Personal information
- Born: 20 July 1973 (age 52) Lleida, Catalonia, Spain

Chess career
- Country: Spain Andorra (2003–2007)
- Title: Grandmaster (2007)
- FIDE rating: 2425 (July 2026)
- Peak rating: 2528 (November 2010)

= Josep Oms Pallise =

Spanish chess grandmaster (born 1973)

Josep Oms Pallise (born 20 July 1973) is a Spanish chess player who holds the title of Grandmaster (GM) (2007) and from 2003 till 2007 played for Andorra. He is four-times Andorran Chess Championship winner (2003–2006) and Chess Olympiad individual gold medal winner (2006).

==Biography==
In 1993, Josep Oms Pallise won Spanish Junior Chess Championship and played for Spain in European Junior Chess Championship. In 2000, he shared 2nd place in Catalonia Chess Championship. Josep Oms Pallise four time in row won Andorran Chess Championship (2003–2006). In 2004, he shared 3rd place in Spanish Chess Championship. Josep Oms Pallise is winner of many international chess tournament, include Valencia (1996), Zaragoza (1998, 1999), Seville (2000), Barcelona (2008).

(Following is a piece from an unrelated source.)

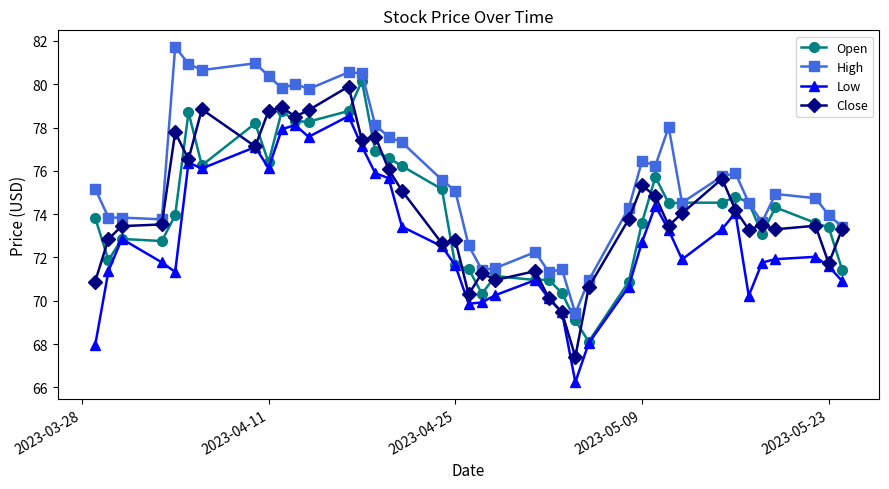

Which series has the largest total across all categories?

High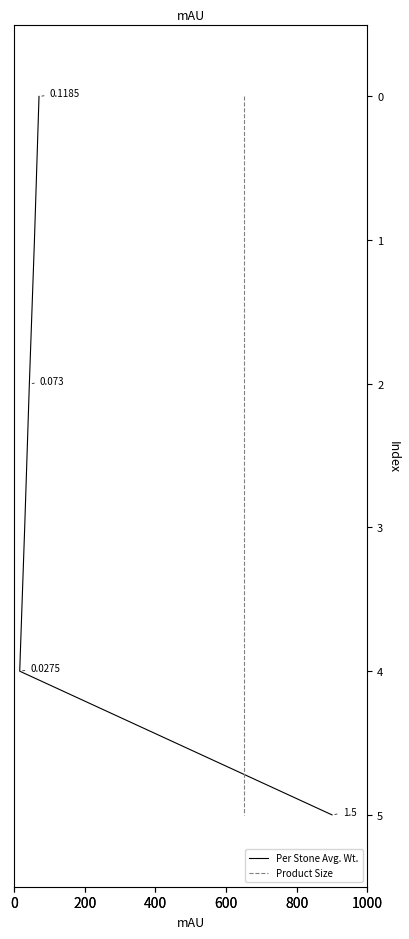

How many positive values does the Per Stone Avg. Wt. series have?

5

Josep Oms Pallise played for Andorra in the Chess Olympiads:
- In 2004, at second board in the 36th Chess Olympiad in Calvià (+6, =2, -4),
- In 2006, at second board in the 37th Chess Olympiad in Turin (+7, =4, -0) and won individual gold medal.

In 1997, he was awarded the FIDE International Master (IM) title and received the FIDE Grandmaster (GM) title ten years later. Also he is FIDE Trainer (2014).